Convert all of the material below into a JSON list of strings, one string per line, skipping blank lines and leaving out the pictures.

GIVEN INFORMATION —
★ ★ ★ ★
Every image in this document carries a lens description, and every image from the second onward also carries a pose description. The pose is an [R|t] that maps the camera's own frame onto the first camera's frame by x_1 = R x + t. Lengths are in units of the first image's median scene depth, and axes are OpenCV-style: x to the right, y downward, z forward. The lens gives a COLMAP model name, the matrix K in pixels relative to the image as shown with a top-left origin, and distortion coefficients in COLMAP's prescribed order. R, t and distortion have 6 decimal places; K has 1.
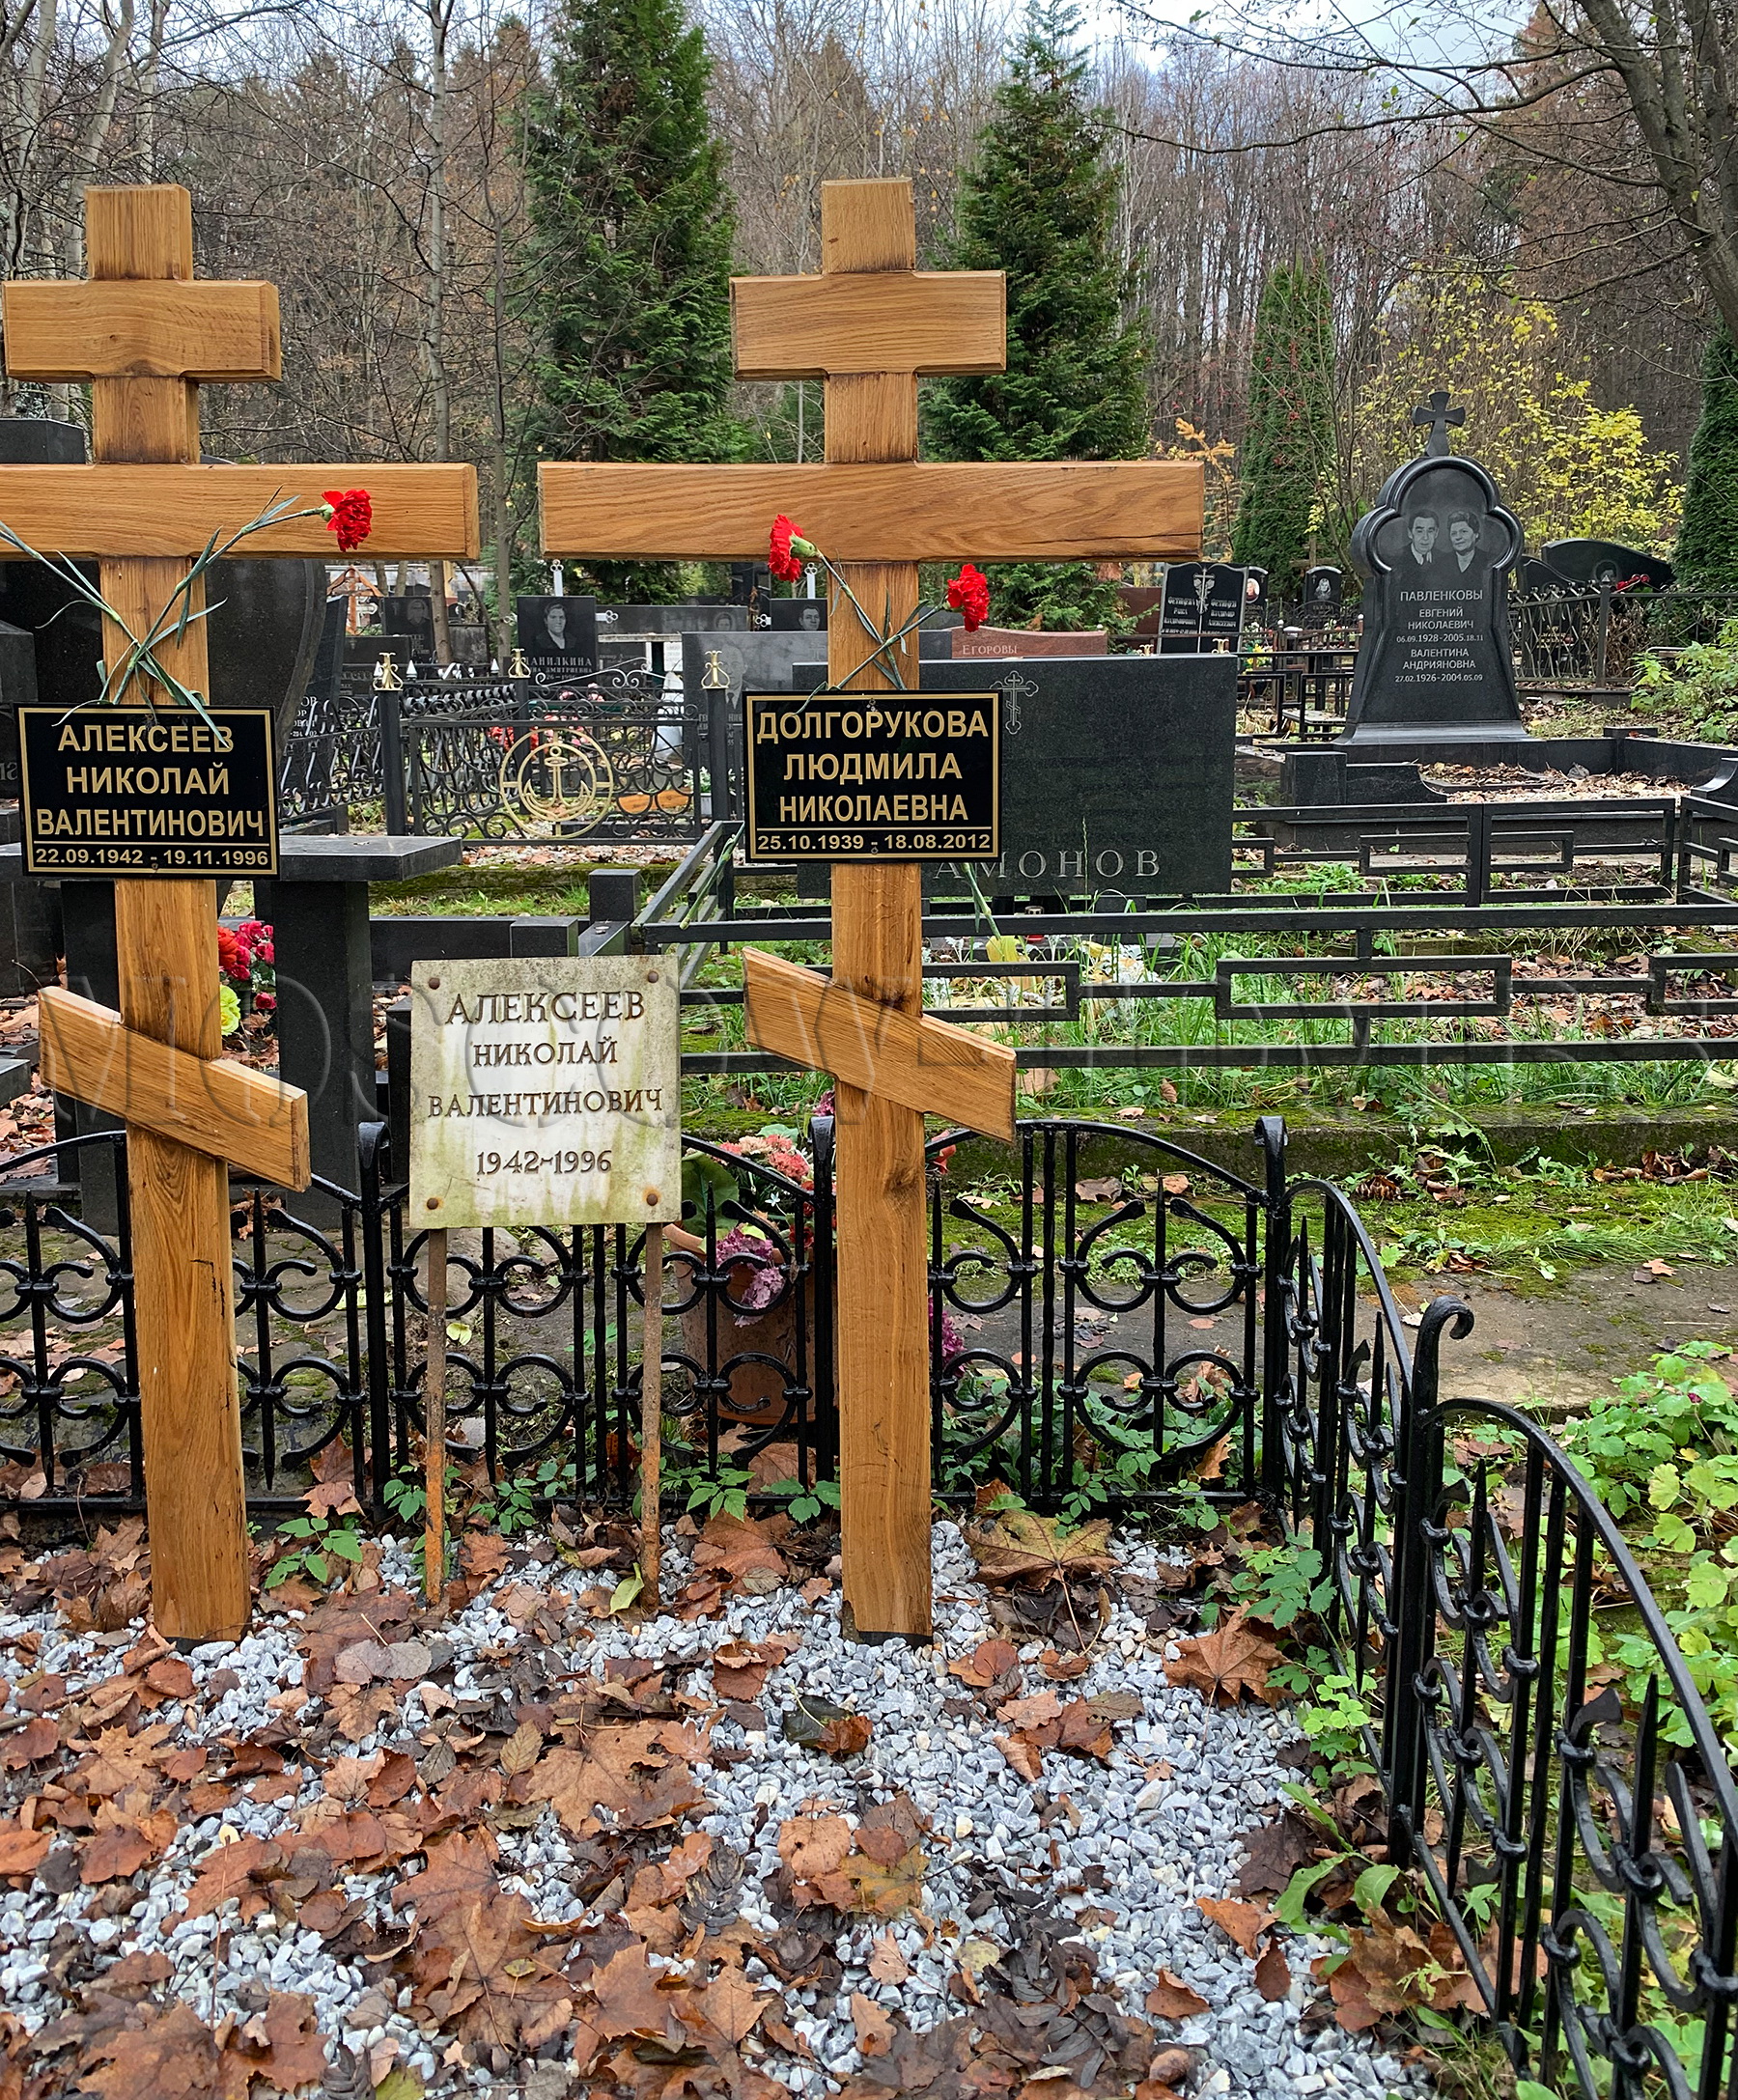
lens RADIAL K [[1752.1, 0, 869.0], [0, 1752.1, 1050.0], [0, 0, 1]] dist [0.017373, -0.015680]
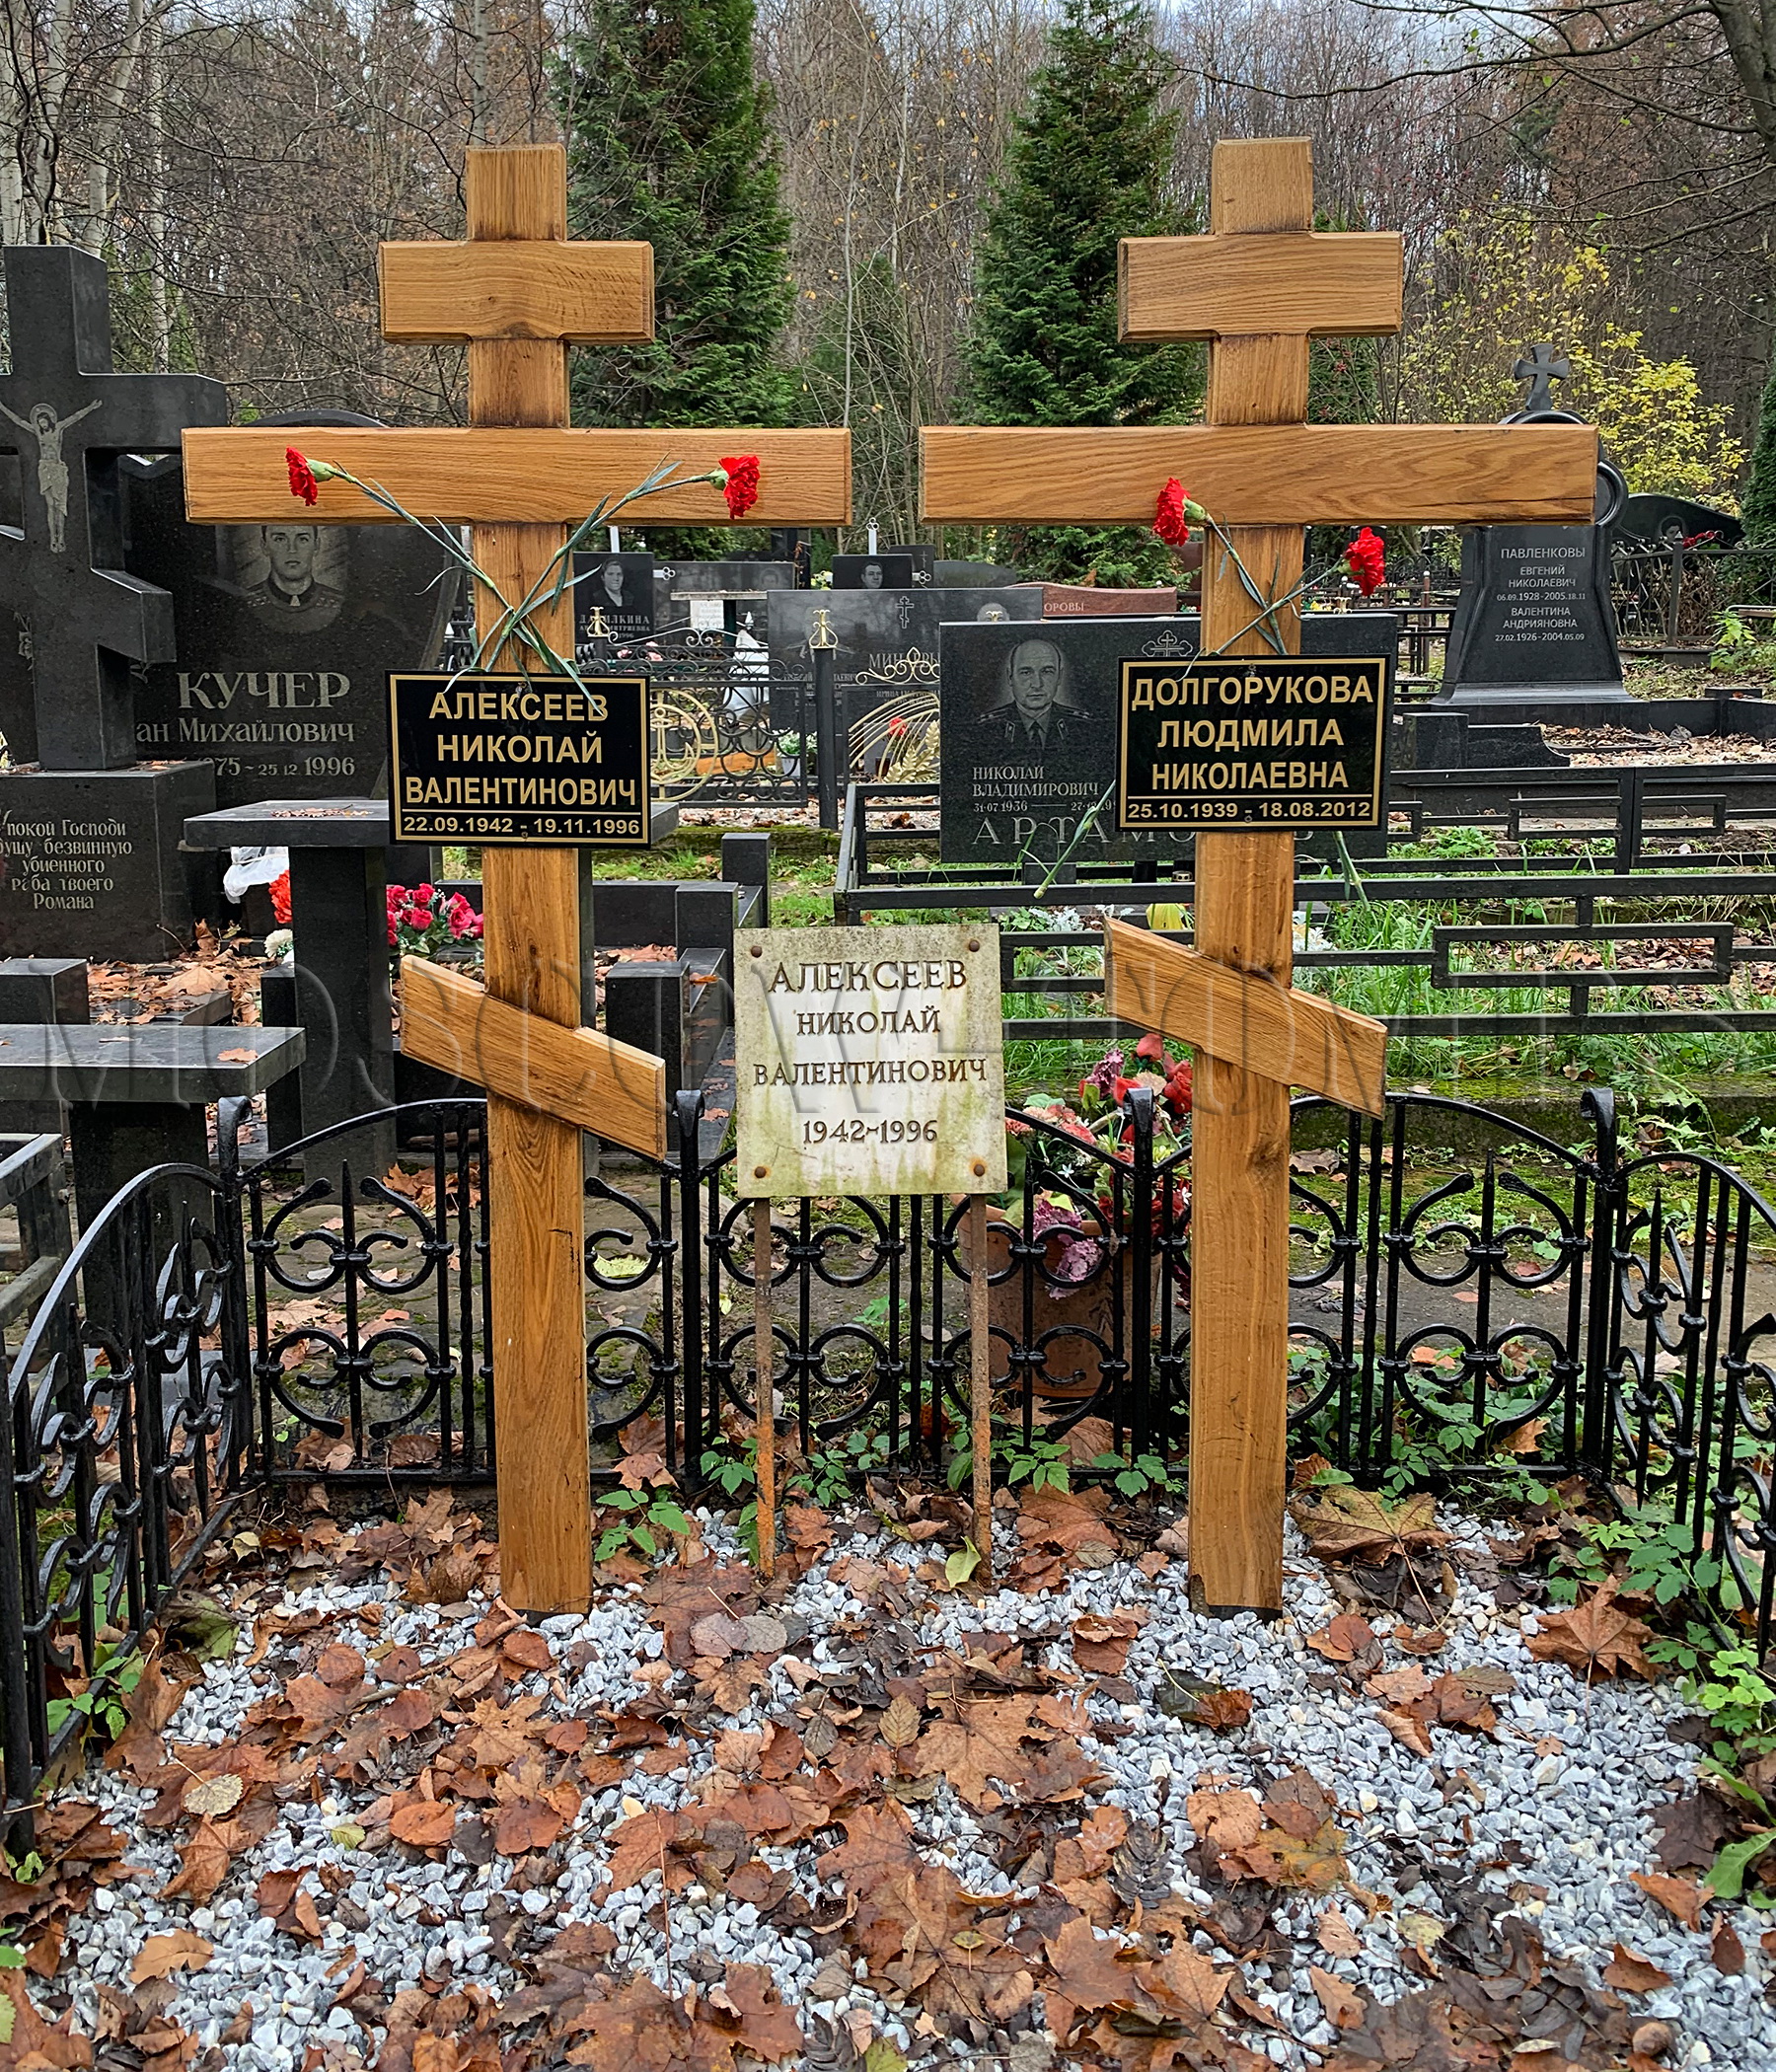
lens RADIAL K [[1784.2, 0, 888.0], [0, 1784.2, 1036.0], [0, 0, 1]] dist [0.019647, -0.020234]
pose [[0.999998, 0.000562, -0.002136, -0.198743], [-0.000538, 0.999935, 0.011371, -0.002575], [0.002143, -0.011370, 0.999933, -0.009328]]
★ ★ ★ ★
ANSWER AREA —
[
  "Every image in this document carries a lens description, and every image from the second onward also carries a pose description. The pose is an [R|t] that maps the camera's own frame onto the first camera's frame by x_1 = R x + t. Lengths are in units of the first image's median scene depth, and axes are OpenCV-style: x to the right, y downward, z forward. The lens gives a COLMAP model name, the matrix K in pixels relative to the image as shown with a top-left origin, and distortion coefficients in COLMAP's prescribed order. R, t and distortion have 6 decimal places; K has 1.",
  "lens RADIAL K [[1752.1, 0, 869.0], [0, 1752.1, 1050.0], [0, 0, 1]] dist [0.017373, -0.015680]",
  "lens RADIAL K [[1784.2, 0, 888.0], [0, 1784.2, 1036.0], [0, 0, 1]] dist [0.019647, -0.020234]",
  "pose [[0.999998, 0.000562, -0.002136, -0.198743], [-0.000538, 0.999935, 0.011371, -0.002575], [0.002143, -0.011370, 0.999933, -0.009328]]"
]